For all the enjoyment I receive from reading Nicholas Kristof (see my previous post), he certainly does not have everything quite right. Mark Engler [ht:cr] points out how mistakenly placed is Kristof’s praise of the economics profession:

No matter how disastrously myopic they might be, it seems that economists can do no wrong in the eyes of many.

If there was one outcome of mainstream economists failing to recognize the multi-trillion dollar housing bubble of the past decade and being roundly blindsided by the most significant economic downturn in three-quarters of a century, you would think it would be a decrease in the amount of respect afforded to their “expert” opinions.

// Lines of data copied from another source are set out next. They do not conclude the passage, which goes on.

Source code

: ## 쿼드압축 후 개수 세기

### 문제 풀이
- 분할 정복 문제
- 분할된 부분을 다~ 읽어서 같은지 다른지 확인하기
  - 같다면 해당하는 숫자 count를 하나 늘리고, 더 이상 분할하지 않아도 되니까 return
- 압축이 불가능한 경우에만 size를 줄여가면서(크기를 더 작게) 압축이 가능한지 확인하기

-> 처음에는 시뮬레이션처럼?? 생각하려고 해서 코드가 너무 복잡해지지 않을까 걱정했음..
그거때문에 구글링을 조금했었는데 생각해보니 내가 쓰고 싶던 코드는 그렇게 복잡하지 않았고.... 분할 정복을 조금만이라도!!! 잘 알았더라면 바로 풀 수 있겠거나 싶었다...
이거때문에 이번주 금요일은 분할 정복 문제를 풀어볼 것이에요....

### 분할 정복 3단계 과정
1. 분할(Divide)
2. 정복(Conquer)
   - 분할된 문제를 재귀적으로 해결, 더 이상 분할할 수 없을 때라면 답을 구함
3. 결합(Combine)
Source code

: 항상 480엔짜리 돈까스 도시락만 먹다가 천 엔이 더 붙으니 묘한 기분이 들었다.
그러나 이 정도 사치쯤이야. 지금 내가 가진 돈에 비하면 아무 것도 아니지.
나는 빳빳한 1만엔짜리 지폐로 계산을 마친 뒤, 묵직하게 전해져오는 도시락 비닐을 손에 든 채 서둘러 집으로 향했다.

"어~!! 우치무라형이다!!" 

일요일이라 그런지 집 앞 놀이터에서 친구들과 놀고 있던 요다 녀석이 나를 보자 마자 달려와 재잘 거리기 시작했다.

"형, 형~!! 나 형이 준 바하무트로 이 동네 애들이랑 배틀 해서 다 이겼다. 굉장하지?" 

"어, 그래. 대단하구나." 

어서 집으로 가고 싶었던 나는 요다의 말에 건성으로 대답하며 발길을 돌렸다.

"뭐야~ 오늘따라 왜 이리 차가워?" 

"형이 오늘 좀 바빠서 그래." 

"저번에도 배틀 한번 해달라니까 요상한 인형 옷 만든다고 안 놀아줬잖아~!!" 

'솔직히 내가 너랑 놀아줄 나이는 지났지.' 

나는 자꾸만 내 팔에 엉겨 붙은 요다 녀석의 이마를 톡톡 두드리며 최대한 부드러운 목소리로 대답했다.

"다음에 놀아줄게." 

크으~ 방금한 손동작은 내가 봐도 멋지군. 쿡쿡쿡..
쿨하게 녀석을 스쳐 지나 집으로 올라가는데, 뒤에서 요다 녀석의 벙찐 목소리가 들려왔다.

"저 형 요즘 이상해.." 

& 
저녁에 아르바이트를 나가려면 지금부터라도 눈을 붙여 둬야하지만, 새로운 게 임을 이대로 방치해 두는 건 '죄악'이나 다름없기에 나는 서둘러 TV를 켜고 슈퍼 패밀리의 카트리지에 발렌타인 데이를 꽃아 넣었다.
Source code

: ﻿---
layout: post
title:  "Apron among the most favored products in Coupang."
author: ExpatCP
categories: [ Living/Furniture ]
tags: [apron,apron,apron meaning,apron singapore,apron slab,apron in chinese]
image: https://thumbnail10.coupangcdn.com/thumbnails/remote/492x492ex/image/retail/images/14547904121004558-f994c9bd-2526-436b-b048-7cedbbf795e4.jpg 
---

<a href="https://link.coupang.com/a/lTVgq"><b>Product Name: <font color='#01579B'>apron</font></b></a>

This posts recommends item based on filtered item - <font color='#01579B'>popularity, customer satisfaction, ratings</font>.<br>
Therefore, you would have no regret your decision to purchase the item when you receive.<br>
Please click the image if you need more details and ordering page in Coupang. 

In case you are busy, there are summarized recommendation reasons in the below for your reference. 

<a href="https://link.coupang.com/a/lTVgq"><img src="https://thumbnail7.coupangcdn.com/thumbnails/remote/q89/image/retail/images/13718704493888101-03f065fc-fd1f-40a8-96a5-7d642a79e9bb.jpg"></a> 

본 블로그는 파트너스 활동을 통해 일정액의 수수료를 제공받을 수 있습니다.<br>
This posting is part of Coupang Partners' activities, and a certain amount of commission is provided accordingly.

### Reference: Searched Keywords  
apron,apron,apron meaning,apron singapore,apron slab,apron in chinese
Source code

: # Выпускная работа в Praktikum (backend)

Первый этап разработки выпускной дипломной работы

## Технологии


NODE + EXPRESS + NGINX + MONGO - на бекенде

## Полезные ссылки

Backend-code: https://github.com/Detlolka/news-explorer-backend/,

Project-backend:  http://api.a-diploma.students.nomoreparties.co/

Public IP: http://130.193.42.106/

Instead, with a distressing lack of mea culpas, the economics profession — still dominated by neoclassical, “free market” assumptions — continues its march of progress. Ever greater swaths of public life and democratic decision making are handed over to economists, and they continue to fearlessly propagate the idea that they are the right technocrats to get the job done.

Now, globetrotting liberal Nicholas Kristof of the New York Times has decided to give them a hand. In his column, “Getting Smart on Aid,” he offers — without irony or any mention of recent blemishes on their record — “a paean to economists.”

If our society’s alternative to irrelevant political scientists is letting economists take over the university, I’d say we’re in big trouble.

What Engler is especially attuned to is the economic’s professions unwillingness to admit any culpability for the ongoing financial crisis. In fact, many economists are already in denial that anything much went wrong or that anything has to change. So yes, Engler is right: we are in big trouble.